Il compito => Continua l'articolo sulla denuncia del testimone contro i dirigenti di Denizbank, partendo dopo la sua ultima frase.

++++ Testo estratto ++++

LETTERA DAL TESTIMONE ALLA PROCURA

Secondo quanto riportato da Can Bursalı di Gazete Duvar, il testimone, che sta scontando una pena detentiva di 26 anni per reati quali produzione di carte di credito o bancarie false, truffa tramite carte false e frode informatica, ha inviato alla procura una lettera di denuncia scritta a mano dal carcere l'8 maggio.

COINVOLTO ANCHE IL VICE DIRETTORE GENERALE

In seguito a questa lettera, la procura ha scritto al carcere in cui è detenuto il testimone, richiedendo che venisse preparato per la deposizione tramite SEGBİS. Nella testimonianza raccolta dalla procura il 18 maggio, subito dopo l'arresto di Erzan, il testimone ha sostenuto che B.O., direttore di una filiale di Denizbank a Smirne, e T.K., vice direttore generale di Denizbank, abbiano agito in combutta.

++++ Record dei dati ++++

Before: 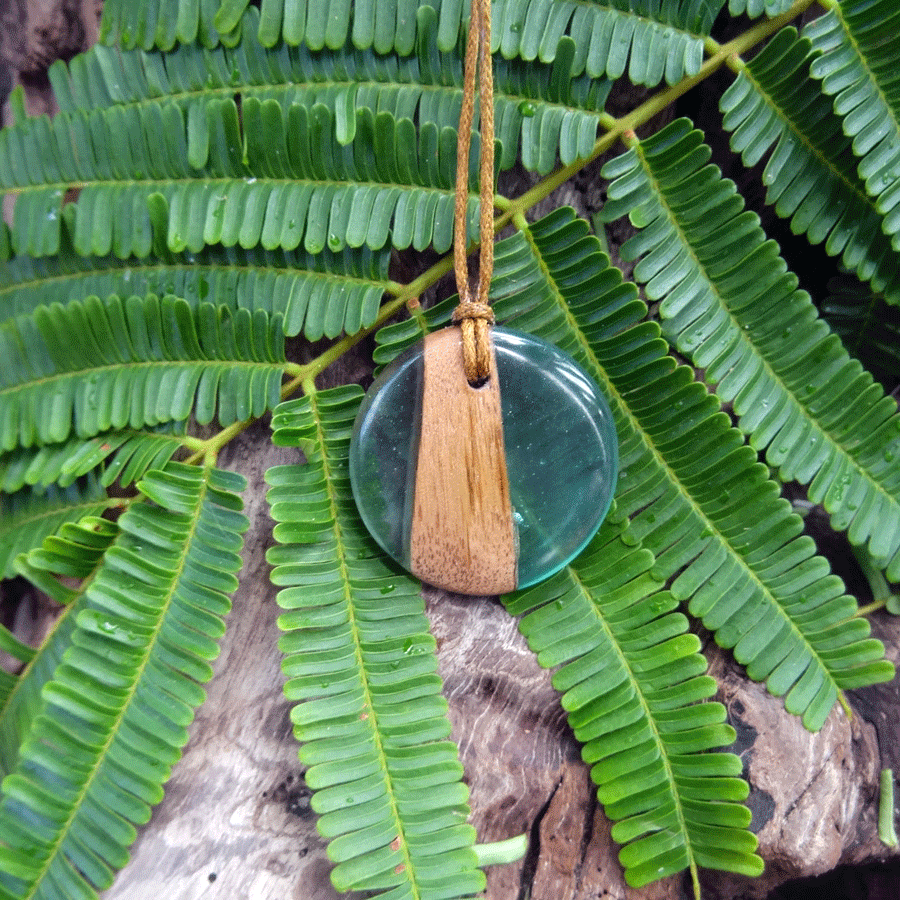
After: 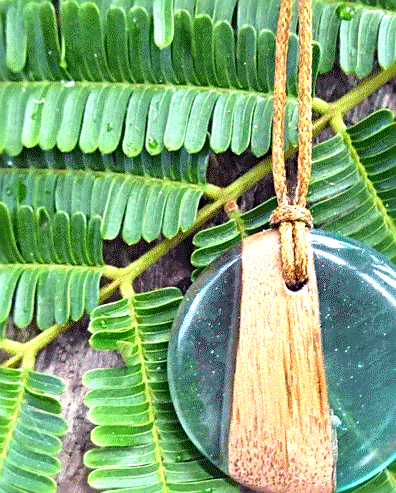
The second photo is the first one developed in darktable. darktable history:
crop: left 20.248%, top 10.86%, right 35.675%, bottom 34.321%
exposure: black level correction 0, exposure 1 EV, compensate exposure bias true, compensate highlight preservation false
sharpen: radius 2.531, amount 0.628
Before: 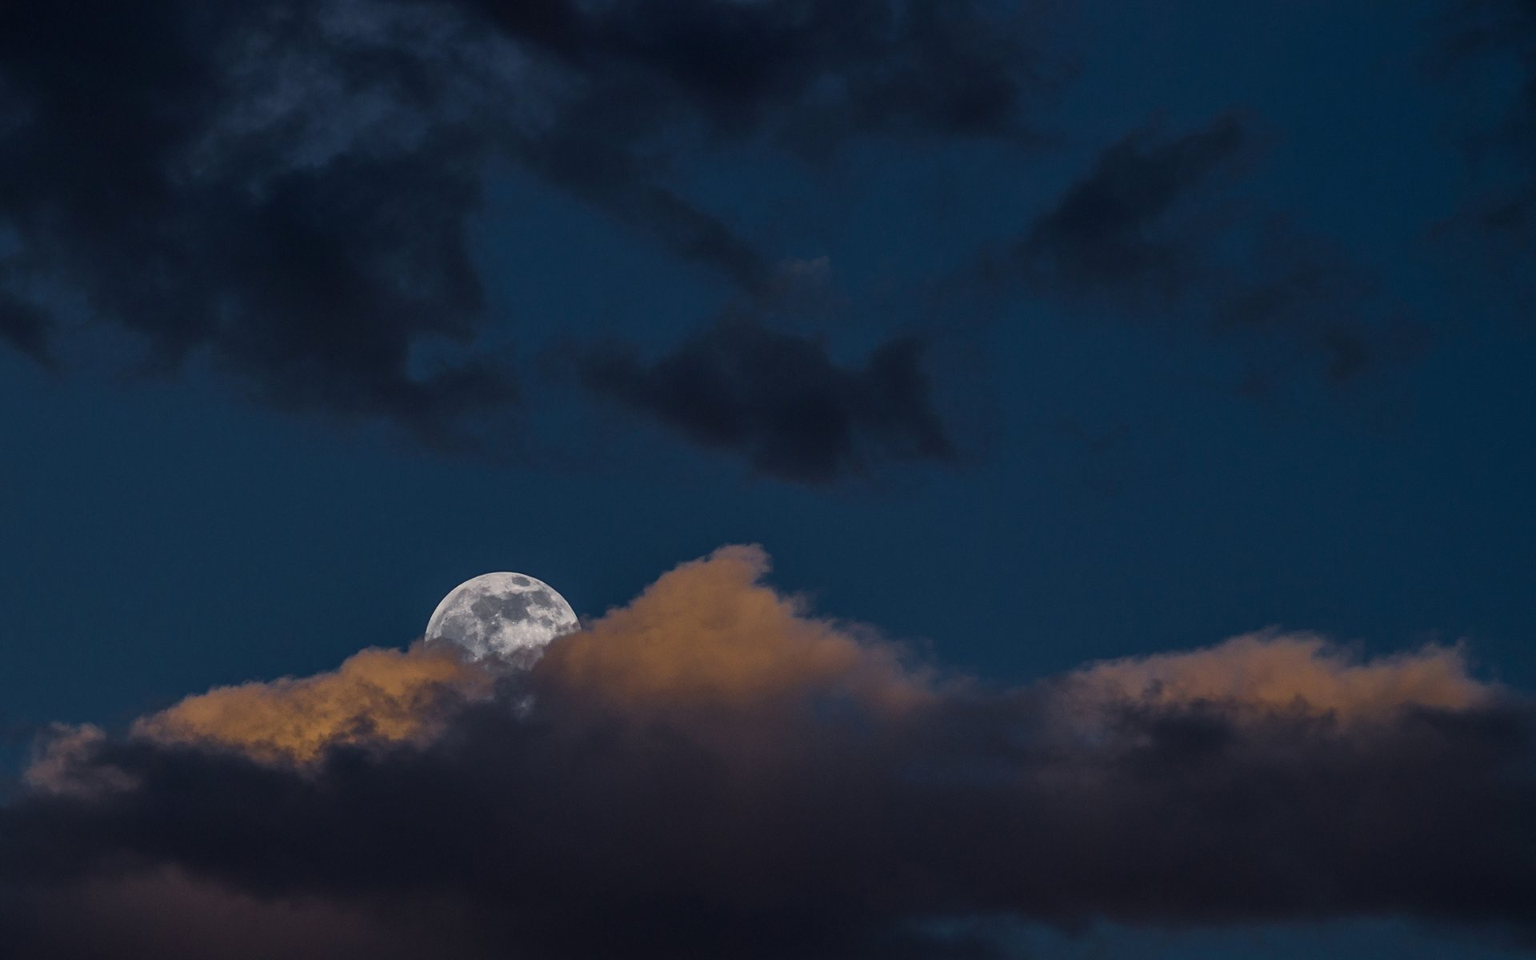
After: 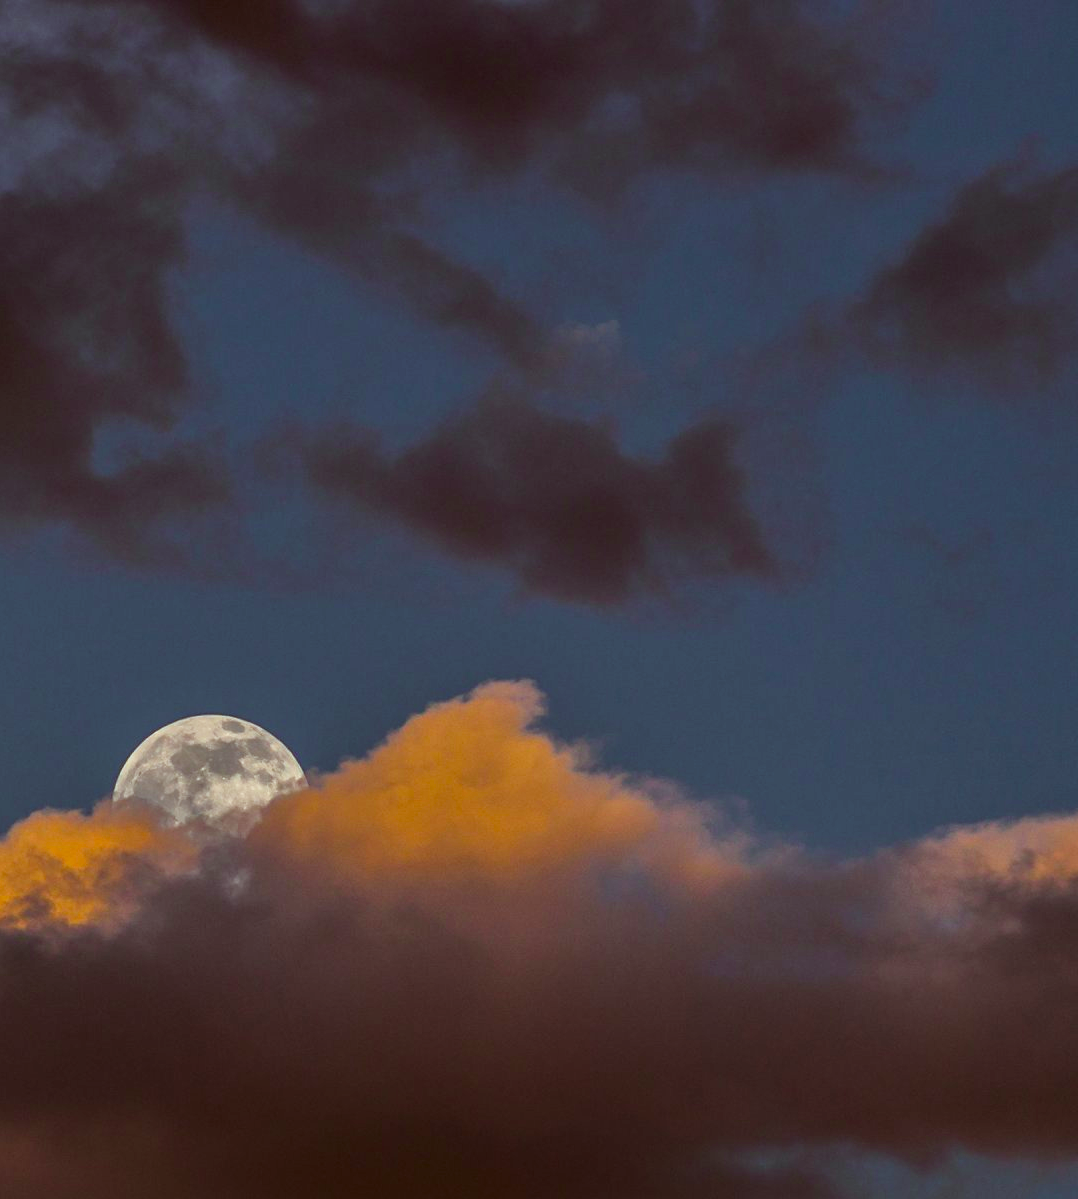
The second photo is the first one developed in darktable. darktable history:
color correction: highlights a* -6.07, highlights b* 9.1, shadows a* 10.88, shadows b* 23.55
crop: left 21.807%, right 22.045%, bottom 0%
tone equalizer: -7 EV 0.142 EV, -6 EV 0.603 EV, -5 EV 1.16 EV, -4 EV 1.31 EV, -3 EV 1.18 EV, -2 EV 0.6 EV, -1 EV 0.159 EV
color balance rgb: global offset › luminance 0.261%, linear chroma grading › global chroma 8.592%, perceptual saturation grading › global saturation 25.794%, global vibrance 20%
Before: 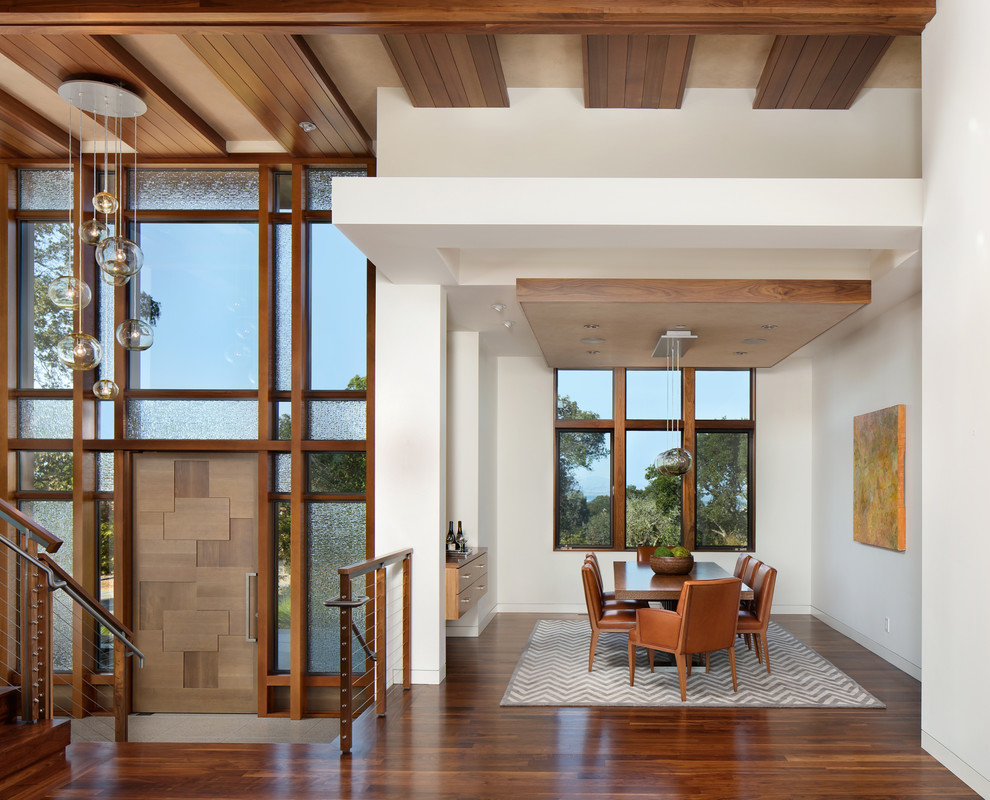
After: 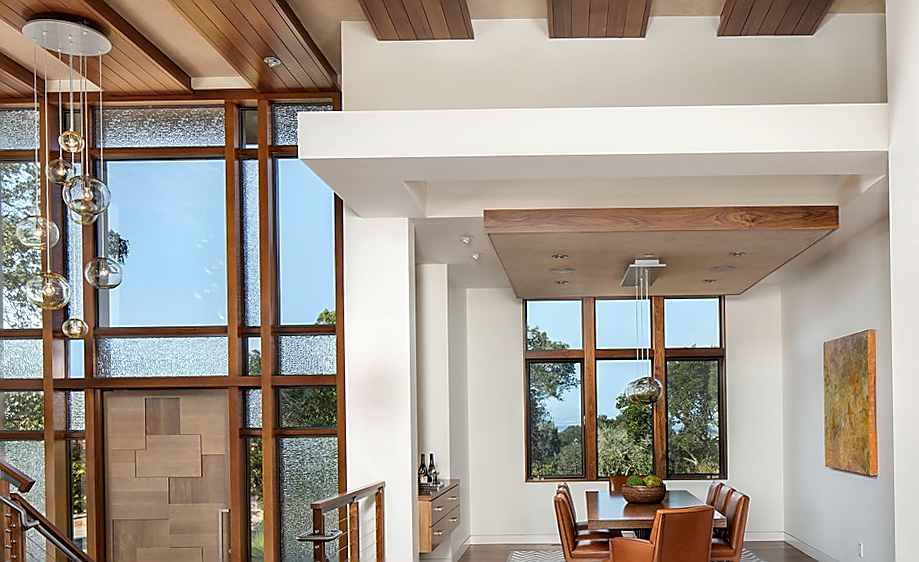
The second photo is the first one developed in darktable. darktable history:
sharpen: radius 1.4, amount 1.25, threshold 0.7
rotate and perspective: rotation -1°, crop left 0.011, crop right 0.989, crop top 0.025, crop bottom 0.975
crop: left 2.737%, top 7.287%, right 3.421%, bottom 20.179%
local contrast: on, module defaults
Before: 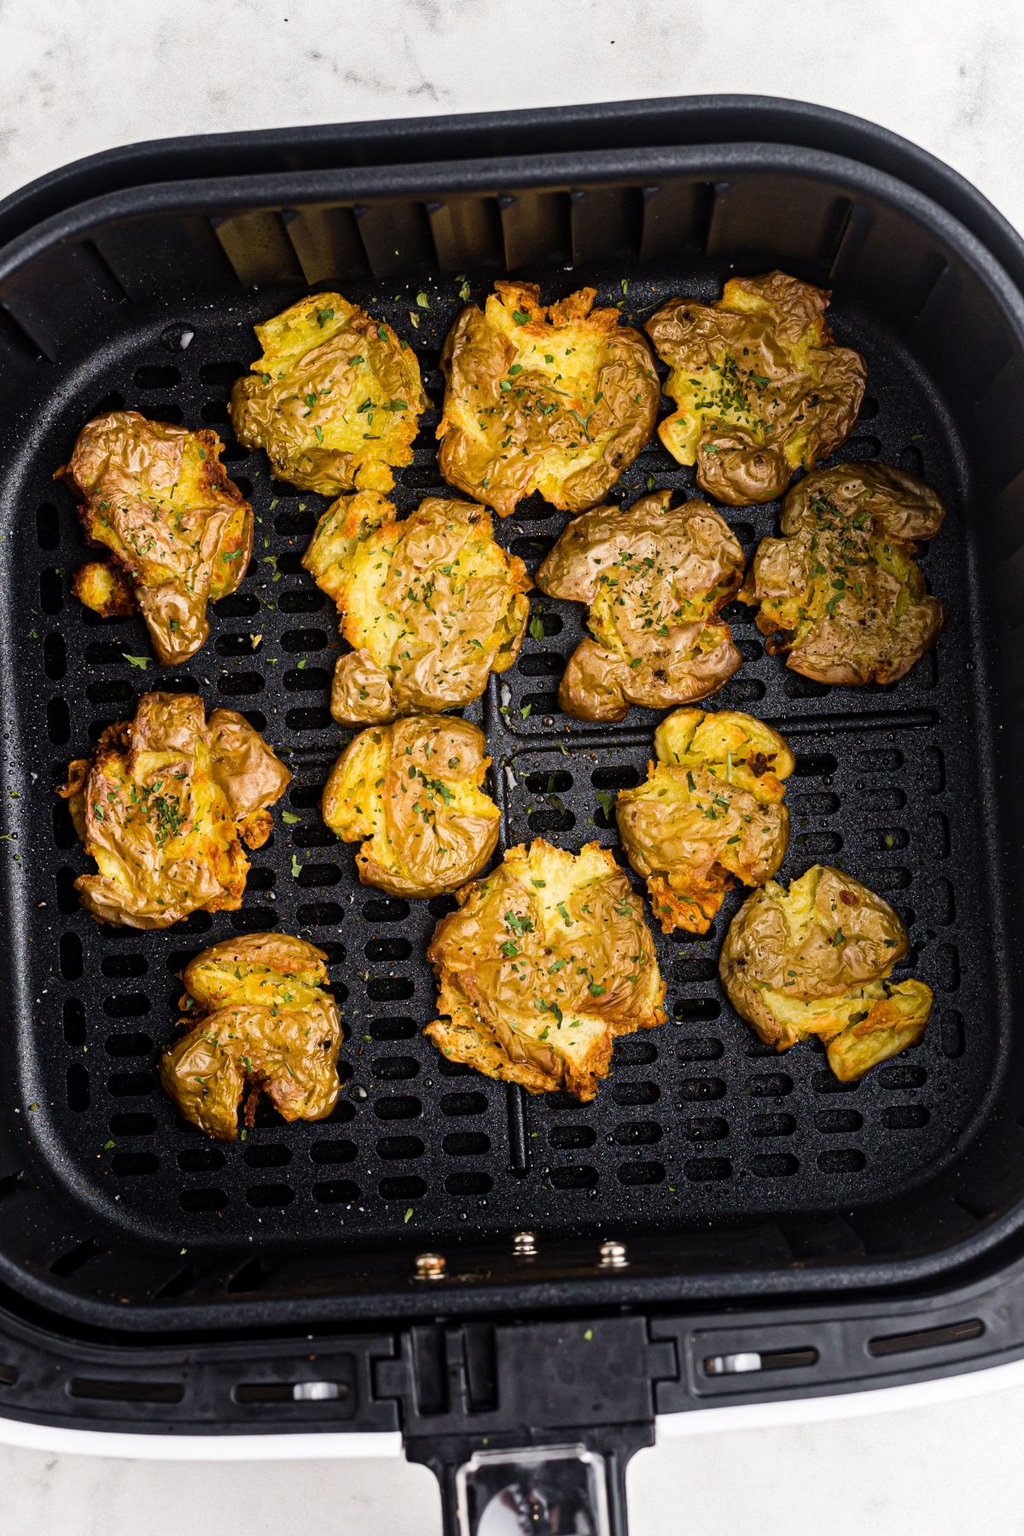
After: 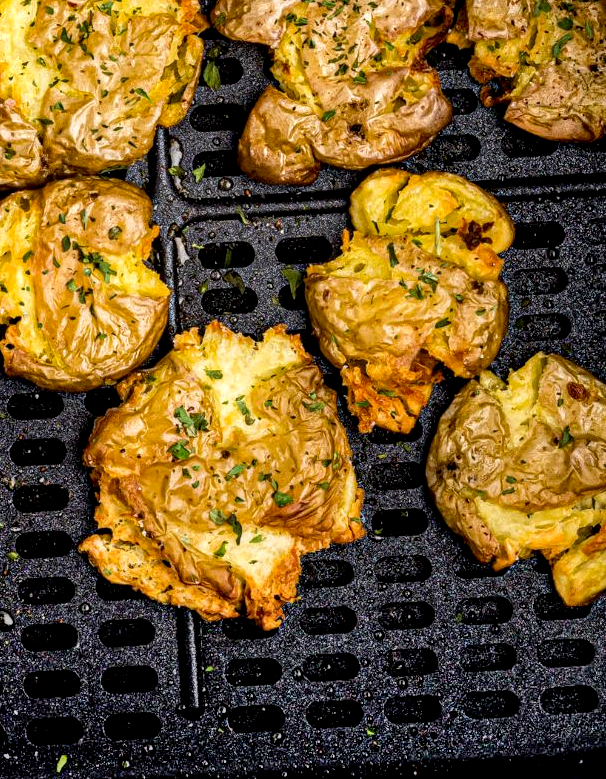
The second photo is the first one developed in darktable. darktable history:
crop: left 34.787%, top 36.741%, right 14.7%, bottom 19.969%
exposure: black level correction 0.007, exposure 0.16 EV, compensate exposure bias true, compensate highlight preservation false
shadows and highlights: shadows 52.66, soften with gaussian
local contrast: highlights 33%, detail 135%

++++

Risposta all'esercizio =>
L'IPOTESI DEL TRASFERIMENTO ALL'ESTERO

Il testimone ha dichiarato che "Erzan e B.O. erano amici e che tra loro potrebbe esserci stata una relazione sentimentale". Il testimone ha affermato che B.O., che ha indicato come zio della sua ex moglie, durante le conversazioni a casa sua menzionava spesso il vice direttore generale della banca, T.K., sostenendo: "Ciò che intendo dire esattamente è che B.O., Seçil Erzan e il vice direttore generale di nome T. facevano parte di un meccanismo, ricevevano denaro da qualcuno, diventavano improvvisamente molto ricchi e portavano questi soldi all'estero".

Nella deposizione del testimone è inclusa anche l'accusa secondo cui Erzan avrebbe trasferito all'estero, tramite B.O., il denaro ottenuto truffando numerose persone.